One of the hashtags that I often see pop up in my Twitter feed is #MondayBlogs, and one of the posts that caught my eye on Monday was BHAG or be SMART, Creatives? The Answer is Yes by Paula Reed Nancarrow. Like so many other people, I sat down and came up with resolutions and goals for 2015, and I’m already failing at some of them.
Except I’m not. I feel like I am because I’m not being as productive as I want to be, but I’m conveniently forgetting that my productivity goals are where I’d like to be, not where I am now. If I was already hitting them, they wouldn’t be goals, and I wouldn’t need the intermediate step of experimenting with different time management techniques to figure out what works best for me. (That is my task for January and February: track my time and try different things to see what helps and what hinders my creative output.)
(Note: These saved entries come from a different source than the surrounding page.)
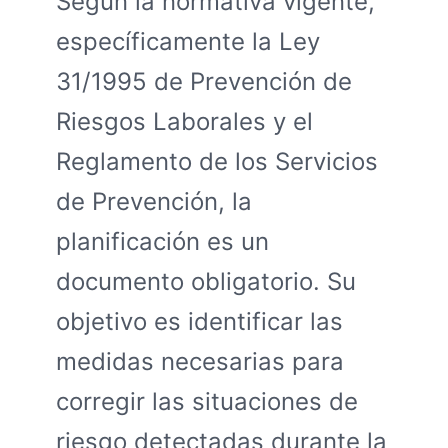
Según la normativa vigente,
específicamente la Ley
31/1995 de Prevención de
Riesgos Laborales y el
Reglamento de los Servicios
de Prevención, la
planificación es un
documento obligatorio. Su
objetivo es identificar las
medidas necesarias para
corregir las situaciones de
riesgo detectadas durante la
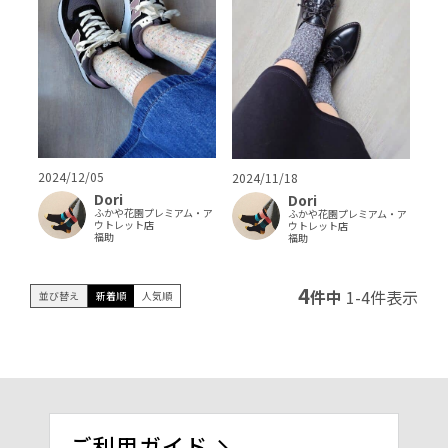
2024/12/05
2024/11/18
Dori
Dori
ふかや花園プレミアム・ア
ふかや花園プレミアム・ア
ウトレット店
ウトレット店
福助
福助
4
件中
1
-
4
件表示
並び替え
新着順
人気順
ご利用ガイド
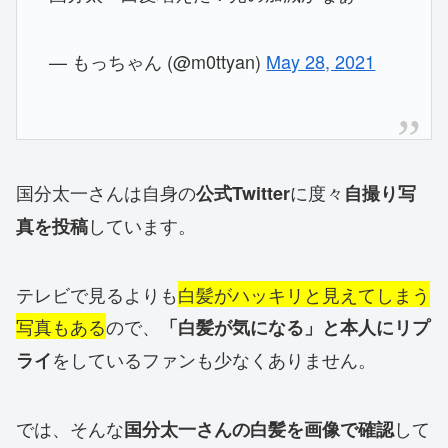
— もっちゃん (@m0ttyan)
May 28, 2021
国分太一さんは自身の
に度々
公式Twitter
自撮り写
しています。
真を投稿
テレビで見るよりも
白髪がハッキリと見えてしまう
写真もある
ので、
「白髪が気になる」と本人にリプ
をしているファンも少なくありません。
ライ
では、そんな
して
国分太一さんの白髪を画像で確認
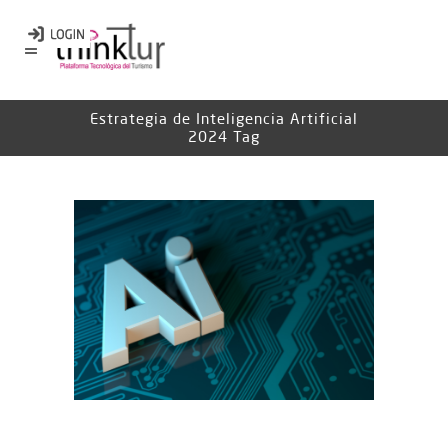
Estrategia de Inteligencia Artificial
2024 Tag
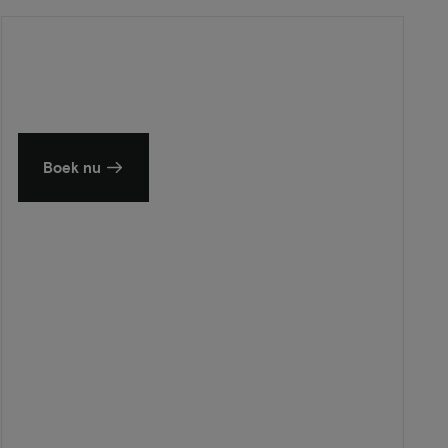
Zomer in Zeeland
Ontdek onze mooiste hotels
Boek nu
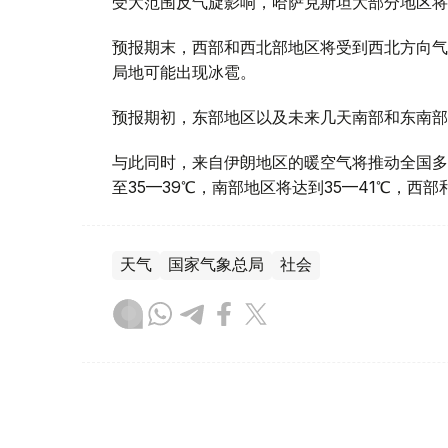
受大范围反气旋影响，哈萨克斯坦大部分地区将
预报期末，西部和西北部地区将受到西北方向气
局地可能出现冰雹。
预报期初，东部地区以及未来几天南部和东南部
与此同时，来自伊朗地区的暖空气将推动全国多
至35—39℃，南部地区将达到35—41℃，西
天气
国家气象总局
社会
达娜 努尔巴克提
编译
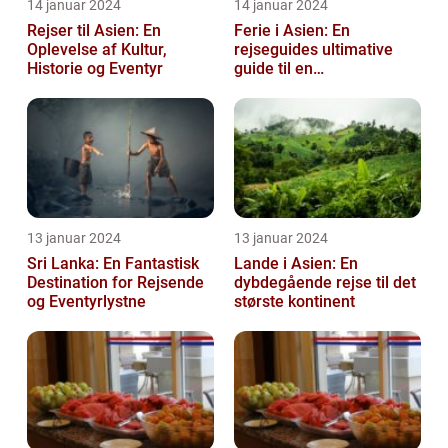
14 januar 2024
14 januar 2024
Rejser til Asien: En
Ferie i Asien: En
Oplevelse af Kultur,
rejseguides ultimative
Historie og Eventyr
guide til en
uforglemmelig
rejseoplevelse
13 januar 2024
13 januar 2024
Sri Lanka: En Fantastisk
Lande i Asien: En
Destination for Rejsende
dybdegående rejse til det
og Eventyrlystne
største kontinent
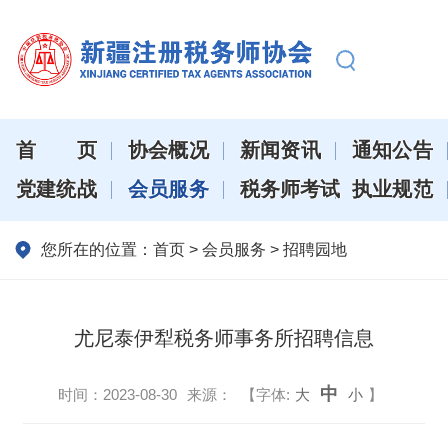
首页
协会概况
新闻资讯
通知公告
党建统战
会员服务
税务师考试
执业规范
您所在的位置：
首页
>
会员服务
>
招聘园地
尤尼泰伊犁税务师事务所招聘信息
中
时间：
2023-08-30
来源：
【字体:
大
小
】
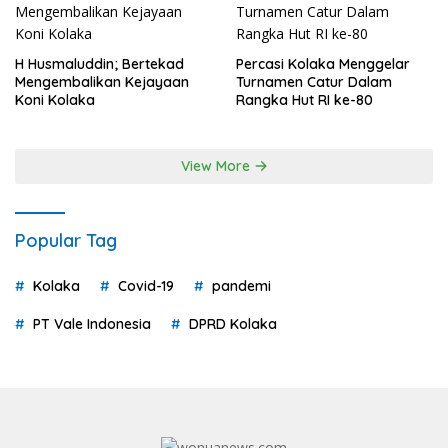
H Husmaluddin; Bertekad
Percasi Kolaka Menggelar
Mengembalikan Kejayaan
Turnamen Catur Dalam
Koni Kolaka
Rangka Hut RI ke-80
View More
Popular Tag
Kolaka
Covid-19
pandemi
PT Vale Indonesia
DPRD Kolaka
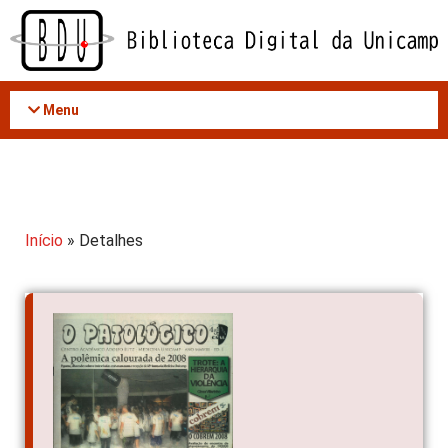
Acessar
o
conteúdo
Menu
Início
» Detalhes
Paula Reed Nancarrow’s post helped me crystalize some of my thoughts about my personal and creative goals for this year. I’m familiar with SMART goals (Specific, Measurable, Achievable, Relevant, and Timed). One of my previous managers at work drilled them into my head, and making SMART goals has helped me with my writing the past couple of years. Now I’m in a position where I want to up my game. I want to write cleaner first drafts so the second draft isn’t so daunting. I want to write faster so it doesn’t take so long to get through a first draft. I want to write at least an hour each day so I can learn to write faster and cleaner.
And most importantly, I want to balance my writing with my other interests. I want to have the time to keep up my daily walks, read more books, and play with my food.
I’m struggling with the balance. Part of why I’m struggling is because I don’t know how to SMART it up. Now I don’t need to. In the post I linked, Paula Reed Nancarrow mentions having a Big Hairy Audacious Goal (BHAG). That’s my balance. Like her, I want to be a Time Lord. Well, no. I want to be a plate spinner. Or a juggler. Basically, I want to be able to manage all the things that give me satisfaction so I’m happy and both producing and consuming things I love.
Thinking in those terms has me looking over my “failures” so far this month and realizing they’re the first steps towards something big. And looking towards where I want to be–what I want to be–is helping me convince myself that I do indeed owe myself an audacious goal.
Do you set goals or resolutions? How do you manage your to-do list? (Or is it a to-do list of doom?)